▸ **Written request a**
In the article below on Manchester United's 4-4-2, which team beat United 6-1?

▸ **Passage provided**

=======

Will Manchester United’s success repopularise 4-4-2?

Will Manchester United’s success repopularise 4-4-2?

After the 2010 World Cup, English football seemed to have finally moved on from the 4-4-2. Alf Ramsey had been revolutionary in his adoption of the formation for England’s most glorious moment, but it became gradually more and more outdated over the following 44 years - to the point where even the lowest of tabloid journalists, who a season or two before had been calling any (foreign) manager straying from two banks of four ultra defensive, were lambasting the shape of Fabio Capello’s England side after they crashed out of the tournament in South Africa. With some of the world’s most successful teams lining up without any strikers at all, there was suddenly a widespread agreement that two was a bit much.

Just as England seems ready to open up to new ideas, Manchester United pull miles ahead in the Premier League, playing in, of course, a 4-4-2. For a mass shift that took decades to happen, United have done a good job of immediately making any fuss seem silly. Nevertheless, it wouldn’t matter if it wasn’t working, so why exactly have they been able to revert back to a shape that was being easily outmanoeuvred a few years before?

There are certain stock responses that can be used for any shifts in shape – that football is cyclical or that formations aren’t a game of rock, paper, scissors where X beats Y and any formation can be used providing you have the players – but there are specific characteristics of formations that lend themselves to certain ways of playing, and it’s these that are the more noteworthy trends. So how does Manchester United’s 4-4-2 measure up?

There was an element of moneyball to United’s workings. Football’s emphasis in recent years has been on midfield – an area where United have been notably lacking – but, given the top sides have monopolised most of the best midfielders, a change of tact may have been necessary rather than simply investing in the best of the rest. As other teams were looking to emulate Barcelona by copying their style with lesser players, United were trying to maximise the areas that Barcelona neglected – bringing in Robin van Persie despite already having a wide range of strikers at the club, including their best player Wayne Rooney. If Europe’s best beat the rest without strikers and everyone followed heir example, United could buy up the best forwards and use that quality to come out on top.

Where this argument falls down however is that it suggests United were something they weren’t. Unlike Freiburg, United were not playing a wildly different game from the teams around them. It may have been a rough 4-4-2 shape, but it didn’t have the directness associated with the formation. Wayne Rooney would frequently drop deep and create closer to the midfield, leaving Van Persie playing in a role not much different from the one he had been playing in before as a lone striker for Arsenal, while they no longer bothered with the great United tradition of wingers, relegating Ashley Young and Nani to the bench and frequently replacing them with Shinji Kagawa and Danny Welbeck. They had actually shown a better example of direct football in a 4-4-2 the year before, only to give up when they got mauled 6-1 by Man City and recall Paul Scholes from retirement.

Not only could you doubt United’s 4-4-2 credentials but you could question whether or not they were a success. Another Premier League title is an obvious success, yet it is ultimately relative. Although unlucky against Real Madrid, United didn’t make much of a mark in Europe and notably switched their gameplan for their big games against Jose Mourinho’s men. They also frequently came up short in the season’s big domestic games, which begs the question of whether despite their trophy United were actually particularly good. Although Michael Carrick had the best season of his United career and several others were solid, the overall play was often left wanting, especially with previous star man Rooney looking increasingly disinterested and an inability to settle on a defence.

=======

▸ **Exercise materials**
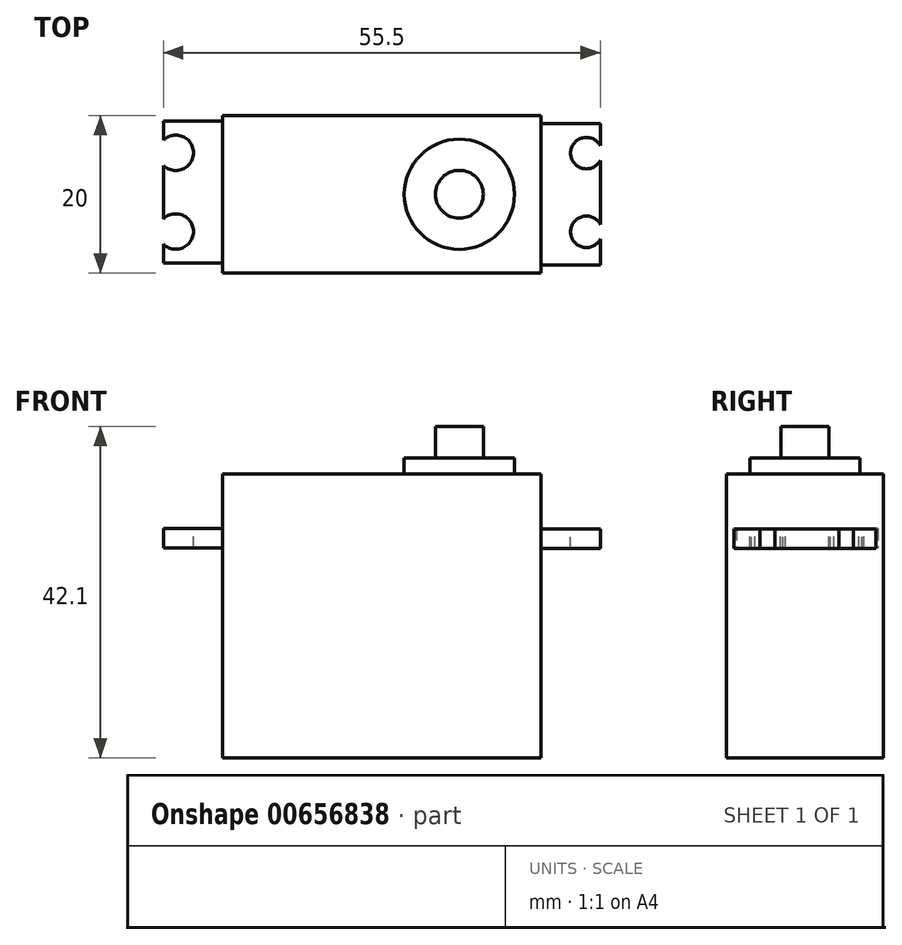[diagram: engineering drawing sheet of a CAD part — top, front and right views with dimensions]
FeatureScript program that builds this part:
annotation { "Feature Type Name" : "Feature", "Feature Type Description" : "" }
export const myFeature = defineFeature(function(context is Context, id is Id, definition is map)
    precondition{}
    {
        {
            var Q0;
            Q0=qCreatedBy(makeId("Top.planeOp"),FACE);
            var sketch = newSketch(context, id + "F0", { "sketchPlane" : qUnion([Q0])});
            skLineSegment(sketch, "E0.bottom", {"start": v(-74.66, 58.2) * mm, "end": v(-34.16, 58.2) * mm});
            skLineSegment(sketch, "E0.top", {"start": v(-74.66, 38.2) * mm, "end": v(-34.16, 38.2) * mm});
            skLineSegment(sketch, "E0.left", {"start": v(-74.66, 58.2) * mm, "end": v(-74.66, 38.2) * mm});
            skLineSegment(sketch, "E0.right", {"start": v(-34.16, 58.2) * mm, "end": v(-34.16, 38.2) * mm});
            skSolve(sketch);
        }
        {
            var Q0;
            Q0 = qSketchRegion(id + "F0", true);
            extrude(context, id + "F1", {"entities" : qUnion([Q0]), "depth" : 36.1 * mm, "offsetDistance" : 25 * mm});
        }
        {
            var Q0;
            Q0=makeQuery(id+"F1.opExtrude","SWEPT_FACE",FACE,{"disambiguationData":[OSD([sQuery(id+"F0.wireOp",EDGE,"E0.right")])]});
            var sketch = newSketch(context, id + "F2", { "sketchPlane" : qUnion([Q0])});
            skLineSegment(sketch, "E1.bottom", {"start": v(39.2, 29.1) * mm, "end": v(57.2, 29.1) * mm});
            skLineSegment(sketch, "E1.top", {"start": v(39.2, 26.6) * mm, "end": v(57.2, 26.6) * mm});
            skLineSegment(sketch, "E1.left", {"start": v(39.2, 29.1) * mm, "end": v(39.2, 26.6) * mm});
            skLineSegment(sketch, "E1.right", {"start": v(57.2, 29.1) * mm, "end": v(57.2, 26.6) * mm});
            skLineSegment(sketch, "E2", {"start": v(48.2, 36.1) * mm, "end": v(48.2, 29.1) * mm, "construction": true});
            skSolve(sketch);
        }
        {
            var Q0;
            Q0=makeQuery(id+"F2.imprint","IMPRINT",FACE,{"disambiguationData":[TD([[makeQuery(id+"F2.imprint","IMPRINT",EDGE,{"derivedFrom":sQuery(id+"F2.wireOp",EDGE,"E1.bottom")}),-1.0]])]});
            extrude(context, id + "F3", {"entities" : qUnion([Q0]), "operationType" : NewBodyOperationType.ADD, "depth" : 7.5 * mm, "offsetDistance" : 25 * mm});
        }
        {
            var Q0;
            Q0=makeQuery(id+"F1.opExtrude","SWEPT_FACE",FACE,{"disambiguationData":[OSD([sQuery(id+"F0.wireOp",EDGE,"E0.left")])]});
            var sketch = newSketch(context, id + "F4", { "sketchPlane" : qUnion([Q0])});
            skLineSegment(sketch, "E3.bottom", {"start": v(-57.47, 29.15) * mm, "end": v(-39.47, 29.15) * mm});
            skLineSegment(sketch, "E3.top", {"start": v(-57.47, 26.65) * mm, "end": v(-39.47, 26.65) * mm});
            skLineSegment(sketch, "E3.left", {"start": v(-57.47, 29.15) * mm, "end": v(-57.47, 26.65) * mm});
            skLineSegment(sketch, "E3.right", {"start": v(-39.47, 29.15) * mm, "end": v(-39.47, 26.65) * mm});
            skSolve(sketch);
        }
        {
            var Q0;
            Q0 = qSketchRegion(id + "F4", true);
            extrude(context, id + "F5", {"entities" : qUnion([Q0]), "operationType" : NewBodyOperationType.ADD, "depth" : 7.5 * mm, "offsetDistance" : 25 * mm});
        }
        {
            var Q0;
            Q0=makeQuery(id+"F1.opExtrude","CAP_FACE",FACE,{"disambiguationData":[OSD([sQuery(id+"F0.wireOp",EDGE,"E0.bottom"),sQuery(id+"F0.wireOp",EDGE,"E0.top"),sQuery(id+"F0.wireOp",EDGE,"E0.left"),sQuery(id+"F0.wireOp",EDGE,"E0.right")])],"isStart":false});
            var sketch = newSketch(context, id + "F6", { "sketchPlane" : qUnion([Q0])});
            skCircle(sketch, "E4", {"center": v(-44.56, 48.2) * mm, "radius": 7 * mm});
            skLineSegment(sketch, "E5", {"start": v(-44.56, 48.2) * mm, "end": v(-34.16, 48.2) * mm, "construction": true});
            skSolve(sketch);
        }
        {
            var Q0;
            Q0 = qSketchRegion(id + "F6", true);
            extrude(context, id + "F7", {"entities" : qUnion([Q0]), "operationType" : NewBodyOperationType.ADD, "depth" : 2 * mm, "offsetDistance" : 25 * mm});
        }
        {
            var Q0;
            Q0=makeQuery(id+"F7.opExtrude","CAP_FACE",FACE,{"disambiguationData":[OSD([sQuery(id+"F6.wireOp",EDGE,"E4")])],"isStart":false});
            var sketch = newSketch(context, id + "F8", { "sketchPlane" : qUnion([Q0])});
            skCircle(sketch, "E6", {"center": v(-44.56, 48.2) * mm, "radius": 3.04 * mm});
            skSolve(sketch);
        }
        {
            var Q0;
            Q0=makeQuery(id+"F8.imprint","IMPRINT",FACE,{"disambiguationData":[TD([[makeQuery(id+"F8.imprint","IMPRINT",EDGE,{"derivedFrom":sQuery(id+"F8.wireOp",EDGE,"E6")}),1.0]])]});
            var sketch = newSketch(context, id + "F9", { "sketchPlane" : qUnion([Q0])});
            skSolve(sketch);
        }
        {
            var Q0;
            Q0=makeQuery(id+"F9.imprint","IMPRINT",FACE,{"disambiguationData":[TD([[makeQuery(id+"F9.imprint","IMPRINT",EDGE,{"derivedFrom":makeQuery(id+"F8.imprint","IMPRINT",EDGE,{"derivedFrom":sQuery(id+"F8.wireOp",EDGE,"E6")})}),1.0]])]});
            extrude(context, id + "F10", {"entities" : qUnion([Q0]), "operationType" : NewBodyOperationType.ADD, "depth" : 4 * mm, "offsetDistance" : 25 * mm});
        }
        {
            var Q0;
            Q0=makeQuery(id+"F5.opExtrude","SWEPT_FACE",FACE,{"disambiguationData":[OSD([sQuery(id+"F4.wireOp",EDGE,"E3.bottom")])]});
            var sketch = newSketch(context, id + "F11", { "sketchPlane" : qUnion([Q0])});
            skCircle(sketch, "E7", {"center": v(-80.58, 53.47) * mm, "radius": 2.25 * mm});
            skCircle(sketch, "E8", {"center": v(-80.58, 43.47) * mm, "radius": 2.25 * mm});
            skLineSegment(sketch, "E9", {"start": v(-80.58, 53.47) * mm, "end": v(-80.58, 43.47) * mm, "construction": true});
            skLineSegment(sketch, "E10", {"start": v(-80.58, 48.47) * mm, "end": v(-74.66, 48.47) * mm, "construction": true});
            skSolve(sketch);
        }
        {
            var Q0;
            {var subQ0=sQuery(id+"F11.wireOp",EDGE,"E7");var subQ1=makeQuery(id+"F5.opExtrude","CAP_EDGE",EDGE,{"disambiguationData":[OSD([sQuery(id+"F4.wireOp",EDGE,"E3.bottom")])],"isStart":false});var subQ2=makeQuery(id+"F11.imprint","INTERSECT",VERTEX,{"disambiguationData":[OD(0.0)],"derivedFrom":[subQ1,subQ0]});Q0=makeQuery(id+"F11.imprint","IMPRINT",FACE,{"disambiguationData":[TD([[makeQuery(id+"F11.imprint","IMPRINT",EDGE,{"disambiguationData":[TD([[subQ2,1.0]])],"derivedFrom":subQ0}),1.0]])]});}
            var Q1;
            {var subQ0=sQuery(id+"F11.wireOp",EDGE,"E8");var subQ1=makeQuery(id+"F5.opExtrude","CAP_EDGE",EDGE,{"disambiguationData":[OSD([sQuery(id+"F4.wireOp",EDGE,"E3.bottom")])],"isStart":false});var subQ2=makeQuery(id+"F11.imprint","INTERSECT",VERTEX,{"disambiguationData":[OD(0.0)],"derivedFrom":[subQ1,subQ0]});Q1=makeQuery(id+"F11.imprint","IMPRINT",FACE,{"disambiguationData":[TD([[makeQuery(id+"F11.imprint","IMPRINT",EDGE,{"disambiguationData":[TD([[subQ2,-1.0]])],"derivedFrom":subQ0}),1.0]])]});}
            extrude(context, id + "F12", {"entities" : qUnion([Q0, Q1]), "operationType" : NewBodyOperationType.REMOVE, "oppositeDirection" : true, "depth" : 3 * mm, "offsetDistance" : 25 * mm});
        }
        {
            var Q0;
            Q0=makeQuery(id+"F3.opExtrude","SWEPT_FACE",FACE,{"disambiguationData":[OSD([sQuery(id+"F2.wireOp",EDGE,"E1.bottom")])]});
            var sketch = newSketch(context, id + "F13", { "sketchPlane" : qUnion([Q0])});
            skCircle(sketch, "E11", {"center": v(-28.42, 53.43) * mm, "radius": 2 * mm});
            skCircle(sketch, "E12", {"center": v(-28.42, 43.43) * mm, "radius": 2 * mm});
            skLineSegment(sketch, "E13", {"start": v(-28.42, 53.43) * mm, "end": v(-28.42, 43.43) * mm, "construction": true});
            skPoint(sketch, "E14.endSnap0", {"position": v(-34.16, 48.2) * mm});
            skLineSegment(sketch, "E15", {"start": v(-34.16, 48.2) * mm, "end": v(-28.42, 48.2) * mm, "construction": true});
            skPoint(sketch, "E15.endSnap0", {"position": v(-28.42, 48.43) * mm});
            skSolve(sketch);
        }
        {
            var Q0;
            {var subQ0=sQuery(id+"F13.wireOp",EDGE,"E11");var subQ1=makeQuery(id+"F3.opExtrude","CAP_EDGE",EDGE,{"disambiguationData":[OSD([sQuery(id+"F2.wireOp",EDGE,"E1.bottom")])],"isStart":false});var subQ2=makeQuery(id+"F13.imprint","INTERSECT",VERTEX,{"disambiguationData":[OD(0.0)],"derivedFrom":[subQ1,subQ0]});Q0=makeQuery(id+"F13.imprint","IMPRINT",FACE,{"disambiguationData":[TD([[makeQuery(id+"F13.imprint","IMPRINT",EDGE,{"disambiguationData":[TD([[subQ2,-1.0]])],"derivedFrom":subQ0}),1.0]])]});}
            var Q1;
            {var subQ0=sQuery(id+"F13.wireOp",EDGE,"E12");var subQ1=makeQuery(id+"F3.opExtrude","CAP_EDGE",EDGE,{"disambiguationData":[OSD([sQuery(id+"F2.wireOp",EDGE,"E1.bottom")])],"isStart":false});var subQ2=makeQuery(id+"F13.imprint","INTERSECT",VERTEX,{"disambiguationData":[OD(0.0)],"derivedFrom":[subQ1,subQ0]});Q1=makeQuery(id+"F13.imprint","IMPRINT",FACE,{"disambiguationData":[TD([[makeQuery(id+"F13.imprint","IMPRINT",EDGE,{"disambiguationData":[TD([[subQ2,1.0]])],"derivedFrom":subQ0}),1.0]])]});}
            extrude(context, id + "F14", {"entities" : qUnion([Q0, Q1]), "operationType" : NewBodyOperationType.REMOVE, "oppositeDirection" : true, "depth" : 25 * mm, "offsetDistance" : 25 * mm});
        }
    });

=======

▸ **Written request b**
Please pick out every line in the rows above that contains the string "position", and note that case counts.

▸ **Reply a**
Man City.

▸ **Reply b**
            skPoint(sketch, "E14.endSnap0", {"position": v(-34.16, 48.2) * mm});
            skPoint(sketch, "E15.endSnap0", {"position": v(-28.42, 48.43) * mm});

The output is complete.